Sunday, June 11, 2006

Why are manual publishers so spineless?

I just installed WillMaker Plus 2006 on my PC (hey, ya turn 50, you think of such things), and before I even looked at the manual - hey, it's nice to even get a manual on paper these days - I knew that if I turned it sideways - the way one puts a manual on a bookshelf - it would say... nothing.

And it does. I mean, it doesn't.

When in the name of Random House did makers of software/hardware/devices (cell phones for example) decide that even if a book is thick enough to have a spine, there should be no words on it to help people find the blasted thing later? Talk about lack of user-friendliness!

And there's another thing - why do folks like HP, who are in the same boat in terms of the Empty Spine Syndrome, also decide not to put everything in one manual, but instead to have two, three or four? Let's see, there's the Getting Started Guide, the PC Troubleshooting and System Recovery Guide, the Warranty and Support Guide, the PC Basics Guide, the Upgrading and Servicing Guide, the MONITOR Warranty and Support Guide....

Get the picture? Just try to figure out which has what. Of course, most of them are so thin, they are, well, spineless. And it may save them a dime or two, not to have to reprint everything when updating one of them, but ... c'mon folks, where's the usability in so many different guides to sort, stash, thumb through and, of course, lose the one you're looking for? (I will give them credit for putting them all in a zippered plastic bag, but... still...)

Oh, I know, its all on the PC, or on the CD/DVD, or online, so no worries! Poppycock and balderdash. If you're GONNA make paper manuals, which I do like, PLEASE make them useful and usable. And amongst all the useless shortcuts, desktop or start-menu-wise, why not create one to THE place online where all these manuals reside, in constantly updated fashion?

Dream on, I suppose. It's like asking why I need the French, Spanish and German version of every consumer manual I get. Not.

Still, if blogging is good for anything, it's good for venting.

So there!;-)

7 comments:

Jake said...

Generally, the reasoning I see for the multiple manuals is because of the multiple parts. Obviously the getting started manuals and the troubleshooting could be put in one (with a spine) but the monitor manual should be kept seperate because that monitor is probably included with a hundred computer configs.
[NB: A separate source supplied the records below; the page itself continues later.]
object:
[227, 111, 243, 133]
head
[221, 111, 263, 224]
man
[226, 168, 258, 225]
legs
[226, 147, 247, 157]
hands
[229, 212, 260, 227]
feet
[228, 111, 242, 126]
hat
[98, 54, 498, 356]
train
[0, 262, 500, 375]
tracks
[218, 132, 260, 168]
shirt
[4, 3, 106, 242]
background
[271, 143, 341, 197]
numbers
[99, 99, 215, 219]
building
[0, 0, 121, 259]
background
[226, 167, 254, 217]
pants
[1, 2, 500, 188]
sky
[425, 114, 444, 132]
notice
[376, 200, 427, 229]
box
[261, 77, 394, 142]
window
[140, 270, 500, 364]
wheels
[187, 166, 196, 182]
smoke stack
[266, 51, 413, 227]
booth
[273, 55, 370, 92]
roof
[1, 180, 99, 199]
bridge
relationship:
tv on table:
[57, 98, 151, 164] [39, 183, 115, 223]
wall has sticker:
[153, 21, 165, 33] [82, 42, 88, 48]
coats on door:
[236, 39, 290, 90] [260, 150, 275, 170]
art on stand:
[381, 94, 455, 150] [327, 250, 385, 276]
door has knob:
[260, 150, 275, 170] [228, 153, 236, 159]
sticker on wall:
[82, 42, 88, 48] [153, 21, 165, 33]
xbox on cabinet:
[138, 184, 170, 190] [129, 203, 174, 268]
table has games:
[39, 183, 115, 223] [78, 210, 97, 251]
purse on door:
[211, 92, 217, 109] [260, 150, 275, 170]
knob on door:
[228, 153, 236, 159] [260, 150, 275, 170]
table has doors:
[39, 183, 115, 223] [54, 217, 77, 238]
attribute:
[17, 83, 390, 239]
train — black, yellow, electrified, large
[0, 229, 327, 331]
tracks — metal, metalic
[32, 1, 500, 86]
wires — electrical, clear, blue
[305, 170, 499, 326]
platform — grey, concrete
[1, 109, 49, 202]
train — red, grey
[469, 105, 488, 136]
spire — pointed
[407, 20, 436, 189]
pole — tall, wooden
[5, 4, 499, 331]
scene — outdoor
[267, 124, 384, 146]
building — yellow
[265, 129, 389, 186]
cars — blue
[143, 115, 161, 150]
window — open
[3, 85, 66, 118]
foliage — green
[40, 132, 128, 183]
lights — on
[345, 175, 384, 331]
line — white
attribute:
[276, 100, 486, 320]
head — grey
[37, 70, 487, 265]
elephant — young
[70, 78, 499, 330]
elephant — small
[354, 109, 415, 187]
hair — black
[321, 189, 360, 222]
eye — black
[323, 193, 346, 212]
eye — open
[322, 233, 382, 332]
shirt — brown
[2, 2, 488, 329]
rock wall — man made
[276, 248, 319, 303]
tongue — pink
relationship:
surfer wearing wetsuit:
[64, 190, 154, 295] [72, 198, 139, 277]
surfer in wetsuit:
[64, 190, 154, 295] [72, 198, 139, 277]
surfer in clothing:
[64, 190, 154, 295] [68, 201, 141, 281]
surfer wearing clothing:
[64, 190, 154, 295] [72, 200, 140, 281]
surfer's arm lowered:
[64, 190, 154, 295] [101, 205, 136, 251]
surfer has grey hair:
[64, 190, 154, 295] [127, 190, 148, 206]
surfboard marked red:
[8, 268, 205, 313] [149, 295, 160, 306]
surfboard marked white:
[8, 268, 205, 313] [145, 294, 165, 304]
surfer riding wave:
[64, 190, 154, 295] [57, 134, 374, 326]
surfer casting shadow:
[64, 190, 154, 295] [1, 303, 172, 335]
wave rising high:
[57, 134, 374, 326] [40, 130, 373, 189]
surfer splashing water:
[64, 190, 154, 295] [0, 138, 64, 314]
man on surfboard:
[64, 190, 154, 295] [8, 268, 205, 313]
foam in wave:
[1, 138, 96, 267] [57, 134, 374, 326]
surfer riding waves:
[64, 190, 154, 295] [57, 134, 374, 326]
But I agree about the lack of spine on a book -- I've got a CRAPLOAD of service manuals for all the parts and such that I have, and I've finally gotten to the point where I have to put them in file folder that I can then label because the original book didn't have a spine. I'm sure they're doing it because of cost, but cost-be-damned with usability is an issue.

Barney said...

Ah, Jake, thanks for reminding me of the OTHER point I meant to make about this - there is NO COST DIFFERENCE between a manual with a label on the spine and not! It is a micron more ink!! They already have to design the thing, and I cannot see HOW there's an added cost. There is NO excuse! Is there?

Barney said...

Oh, wait, you meant a cost of spine vs. no spine, OK, maybe so, but ... what's the excuse for books with spines that are unlabeled? None, nada, zipp;-)

Simone said...

Actually, Barn - producing a manual *with* a spine is quite a bit more expensive than one *without* a spine.

Mostly, it's a matter of the method with which the pages get bound together. If you have to produce a cover with a spine, the paper footprint is larger, and therefore printing it on the press becomes a step less efficient (and more expensive).
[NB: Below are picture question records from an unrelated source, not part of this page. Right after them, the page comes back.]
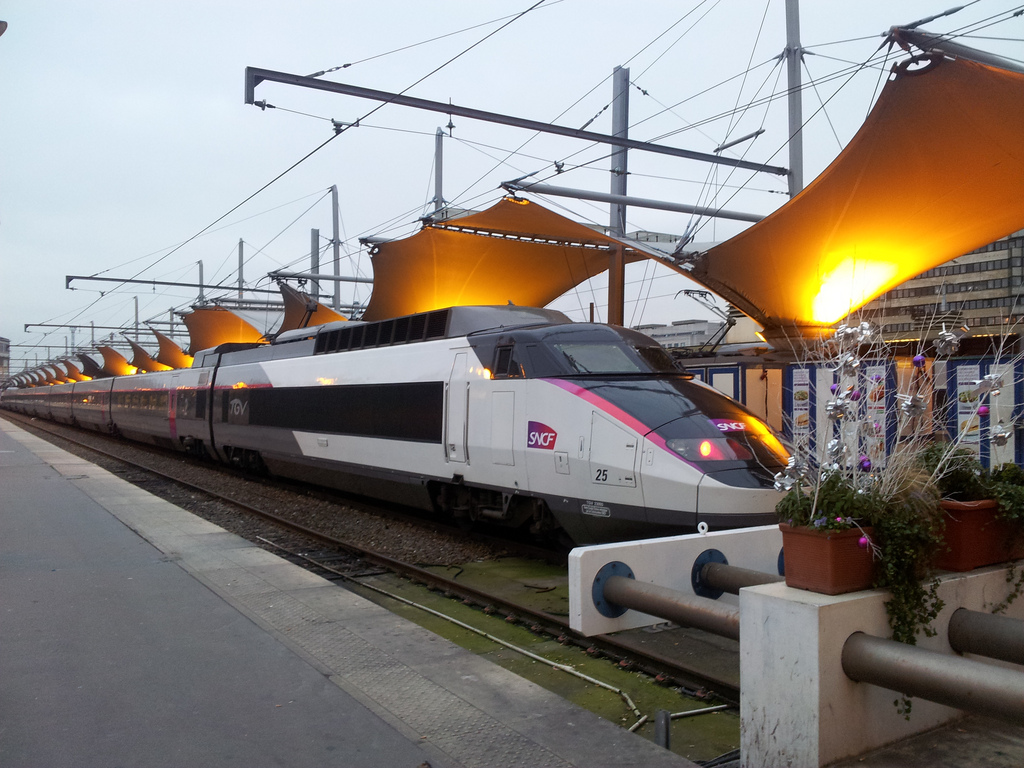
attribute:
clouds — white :
[170, 70, 283, 170]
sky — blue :
[23, 11, 851, 357]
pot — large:
[786, 519, 864, 593]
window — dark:
[479, 311, 678, 385]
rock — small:
[269, 501, 337, 534]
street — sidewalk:
[8, 417, 609, 765]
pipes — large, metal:
[840, 616, 1022, 718]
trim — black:
[516, 318, 772, 498]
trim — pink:
[564, 368, 709, 479]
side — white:
[265, 324, 553, 474]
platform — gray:
[8, 415, 464, 761]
Also, gluing pages to a spine vs. a simple staple or similar is significantly more difficult.

How do I know all this? It used to be my job to produce manuals for small software companies. Later, I worked at a publishing house (as you know), and stuff like that tends to seep into common company knowledge if you've been there long enough ...

Now what really gets me is when companies (like Canon, for example) include Spanish or French manuals in with their products. In *addition* to the English manual, mind you.

Don't they know that Americans can only read ONE language - namely, English?

Barney said...

Point taken, Simone- but what of my original issue - the lack of helpful labeling ON the spine?

I mean, even in other languages, the manufacturer and name of the software (or the model number of the camera, etc.) should be close enough that even one English label would at least help discern what document is inside, when placed on a bookshelf.

I surely hope the language issue isn't what's behind the dropping of such helpful spine labeling. That would be a shame - sort of like mowing down the mountains to achieve ADA compatibility;-)

Dave Eaton said...

I am a freelance computer programmer who occassionally needs to install hardware in my computer with tech support; also I have to occasionally write documentation to support the code I produce. None of my documentation has ever been for public use, but still I think I can see something of both sides of the issue.

The question is, will the consumer remember more that he got a high quality manual, or that he had to pay a little extra? My experience in working for companies producing retail software, along with my view of human nature, suggests the consumer will demand the lower price without considering they are going to get what they are willing to pay for.

Personally, I'd prefer to see manual have its name on the spine, but I guess I'm not too hopeful it's going to improve.

Anonymous said...

Hey Barney, why don't you write something about all the different media players -- and all the different versions -- one has to download in order to be able to play the various audio and video clips on the web? It seems that almost every time I try to play one I get a message telling me I need to download the latest version of whatever to play it. Why can't these things be at least somewhat standardized?